**Task item**
Each record should be given again exactly, and any picture in it left out.

**Study material**
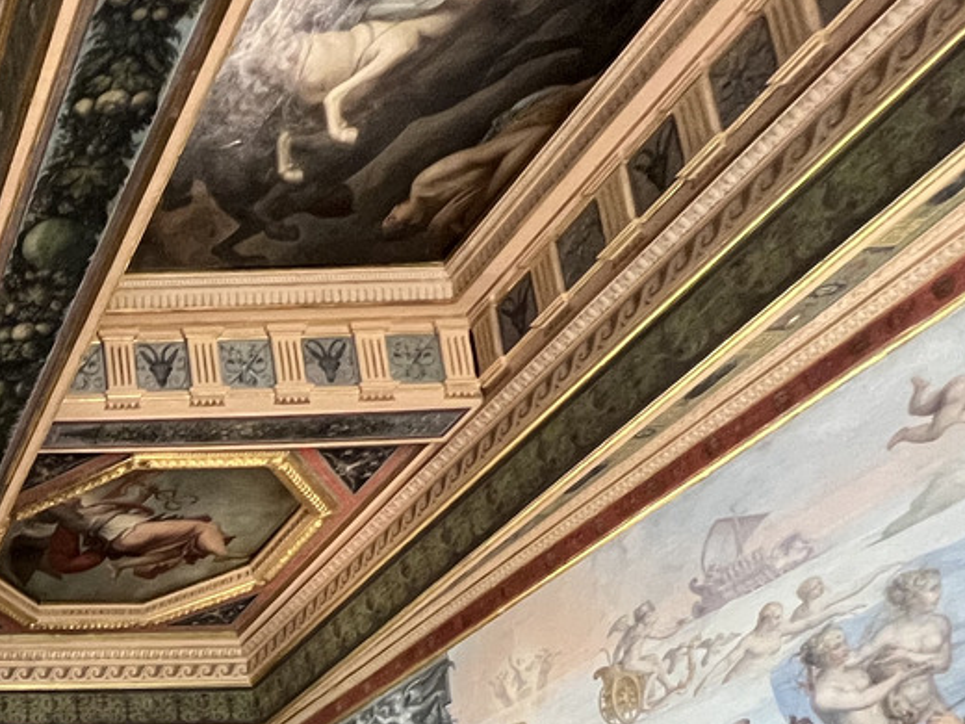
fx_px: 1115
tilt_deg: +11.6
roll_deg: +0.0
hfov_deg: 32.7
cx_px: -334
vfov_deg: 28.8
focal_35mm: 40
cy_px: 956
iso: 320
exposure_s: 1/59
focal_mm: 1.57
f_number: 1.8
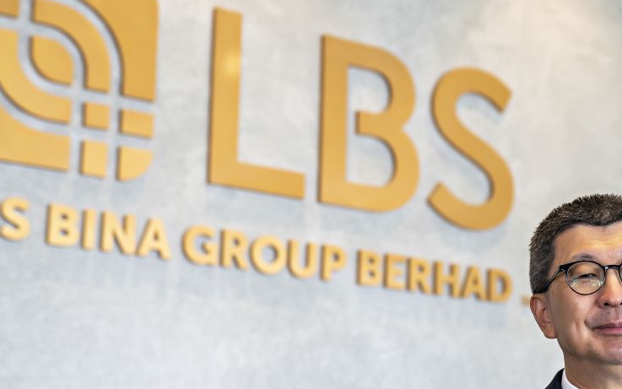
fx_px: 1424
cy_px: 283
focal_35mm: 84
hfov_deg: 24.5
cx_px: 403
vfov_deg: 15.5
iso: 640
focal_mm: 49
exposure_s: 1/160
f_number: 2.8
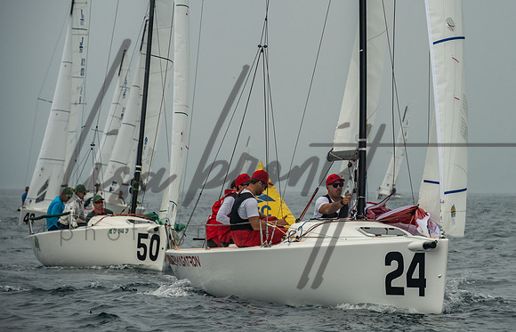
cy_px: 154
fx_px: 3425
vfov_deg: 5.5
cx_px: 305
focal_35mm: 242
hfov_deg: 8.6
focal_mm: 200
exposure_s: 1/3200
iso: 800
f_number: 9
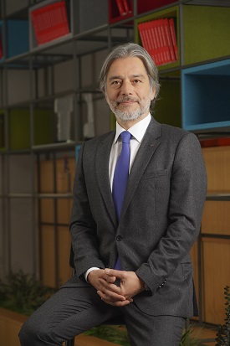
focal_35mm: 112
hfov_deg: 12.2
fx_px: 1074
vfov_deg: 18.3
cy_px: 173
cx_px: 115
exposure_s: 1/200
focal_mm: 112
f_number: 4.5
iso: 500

**Result of this exercise**
fx_px: 1115
tilt_deg: +11.6
roll_deg: +0.0
hfov_deg: 32.7
cx_px: -334
vfov_deg: 28.8
focal_35mm: 40
cy_px: 956
iso: 320
exposure_s: 1/59
focal_mm: 1.57
f_number: 1.8
fx_px: 1424
cy_px: 283
focal_35mm: 84
hfov_deg: 24.5
cx_px: 403
vfov_deg: 15.5
iso: 640
focal_mm: 49
exposure_s: 1/160
f_number: 2.8
cy_px: 154
fx_px: 3425
vfov_deg: 5.5
cx_px: 305
focal_35mm: 242
hfov_deg: 8.6
focal_mm: 200
exposure_s: 1/3200
iso: 800
f_number: 9
focal_35mm: 112
hfov_deg: 12.2
fx_px: 1074
vfov_deg: 18.3
cy_px: 173
cx_px: 115
exposure_s: 1/200
focal_mm: 112
f_number: 4.5
iso: 500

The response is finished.